In the records below, find the line containing "exposure_s: 1/200", then print it and every following line exactly, through the last, without pictures.

[Camera metadata records]

*** Begin section ***

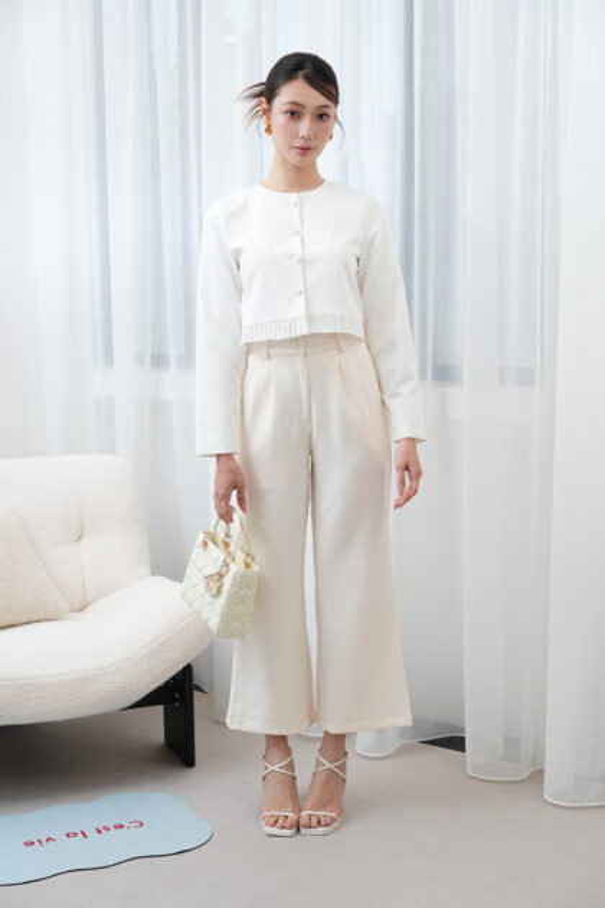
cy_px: 454
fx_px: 1286
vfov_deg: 38.9
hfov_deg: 26.5
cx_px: 302
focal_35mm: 51
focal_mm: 51
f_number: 5
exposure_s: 1/200
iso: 400
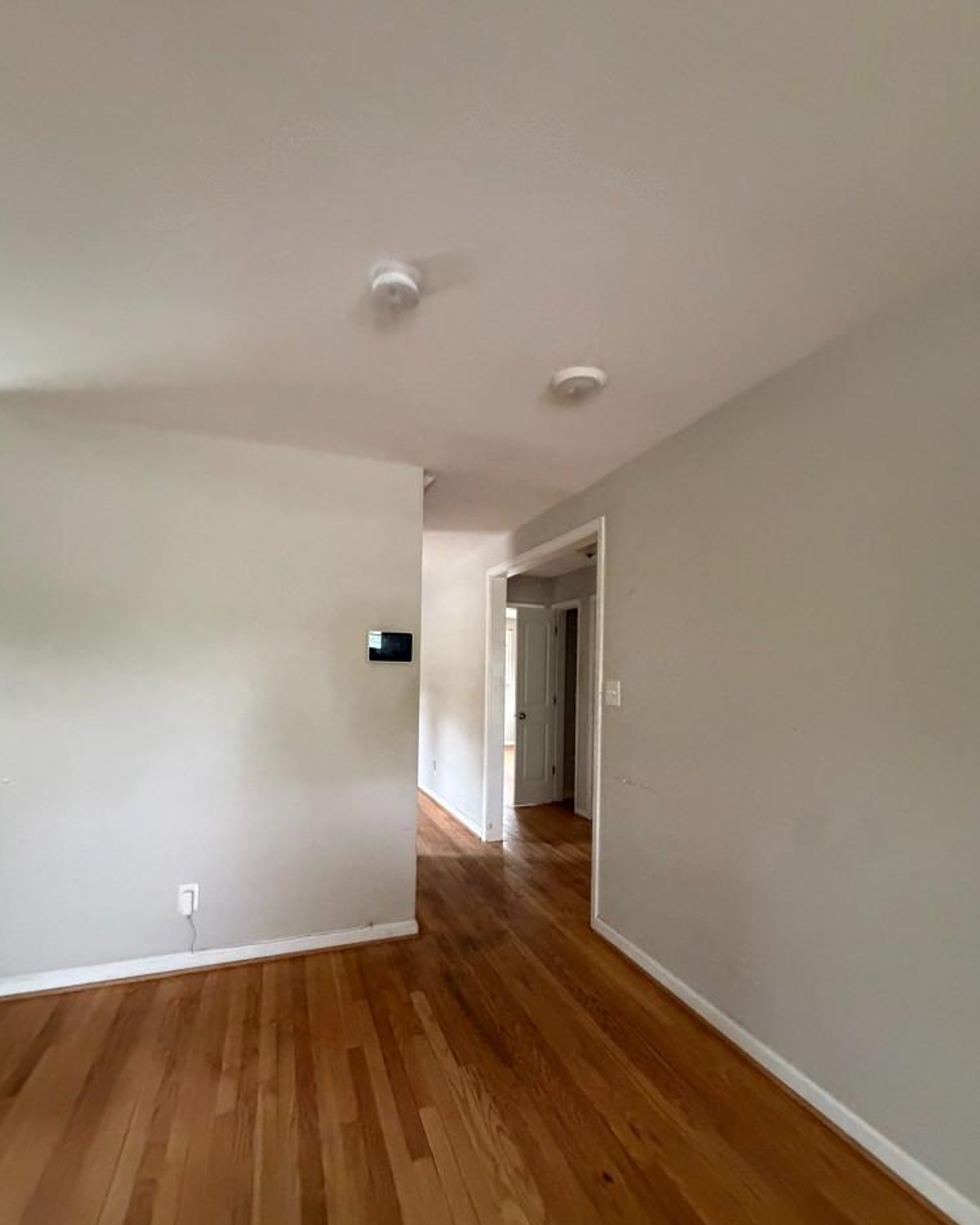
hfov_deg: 84.0
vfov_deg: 96.5
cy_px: 671
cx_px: 478
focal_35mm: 15
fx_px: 544
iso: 1000
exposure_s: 1/60
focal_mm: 2.22
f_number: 2.2
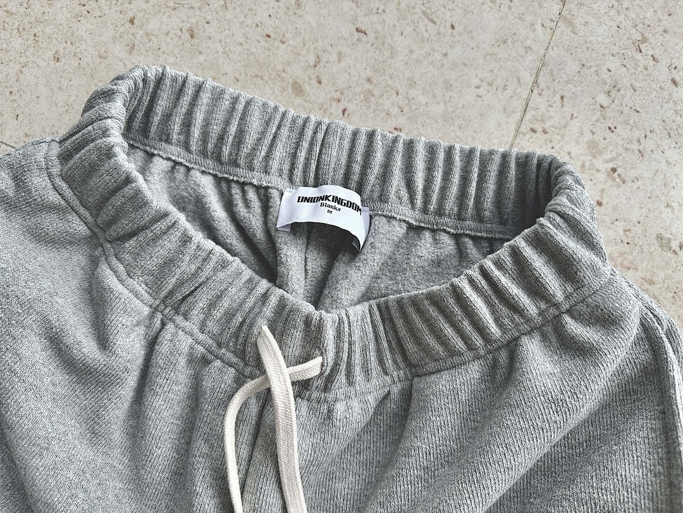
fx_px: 474
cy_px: 256
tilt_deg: -81.2
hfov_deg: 71.6
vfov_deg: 56.8
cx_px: 342
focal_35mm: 24
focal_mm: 6.86
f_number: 1.78
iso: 80
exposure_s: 1/121
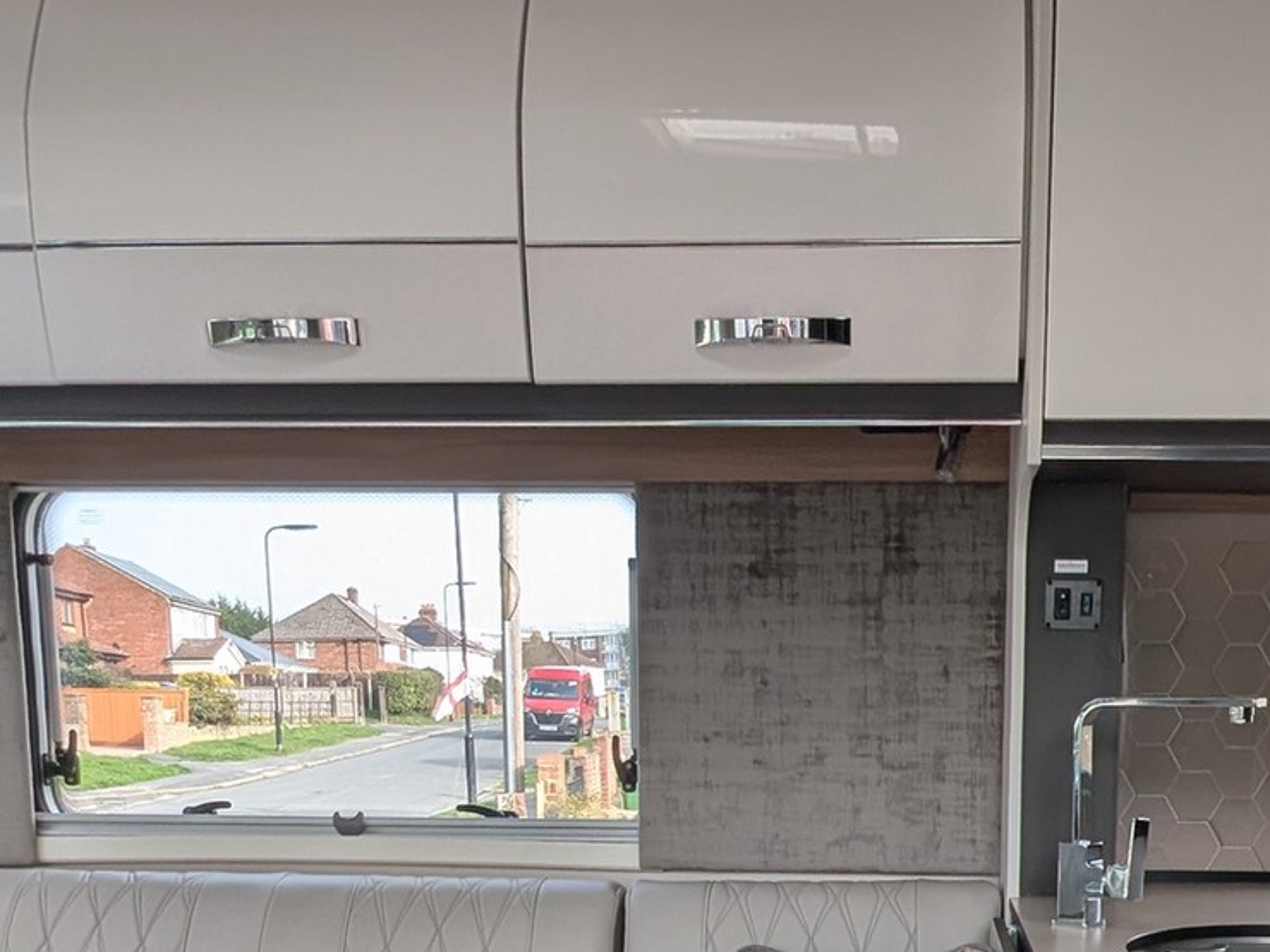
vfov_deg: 36.7
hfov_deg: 50.5
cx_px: 839
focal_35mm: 36
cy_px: 885
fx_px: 1321
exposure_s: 1/130
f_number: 2.2
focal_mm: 1.95
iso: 43
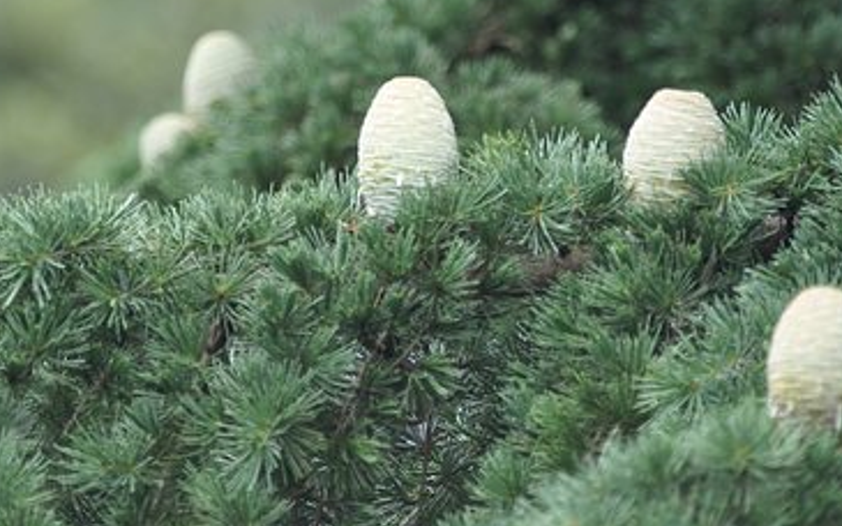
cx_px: 431
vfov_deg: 2.0
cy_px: 149
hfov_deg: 3.3
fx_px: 14799
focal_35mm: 645
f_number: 4
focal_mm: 300
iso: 100
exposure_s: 1/125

*** End section ***

» Answer area:
exposure_s: 1/200
iso: 400
hfov_deg: 84.0
vfov_deg: 96.5
cy_px: 671
cx_px: 478
focal_35mm: 15
fx_px: 544
iso: 1000
exposure_s: 1/60
focal_mm: 2.22
f_number: 2.2
fx_px: 474
cy_px: 256
tilt_deg: -81.2
hfov_deg: 71.6
vfov_deg: 56.8
cx_px: 342
focal_35mm: 24
focal_mm: 6.86
f_number: 1.78
iso: 80
exposure_s: 1/121
vfov_deg: 36.7
hfov_deg: 50.5
cx_px: 839
focal_35mm: 36
cy_px: 885
fx_px: 1321
exposure_s: 1/130
f_number: 2.2
focal_mm: 1.95
iso: 43
cx_px: 431
vfov_deg: 2.0
cy_px: 149
hfov_deg: 3.3
fx_px: 14799
focal_35mm: 645
f_number: 4
focal_mm: 300
iso: 100
exposure_s: 1/125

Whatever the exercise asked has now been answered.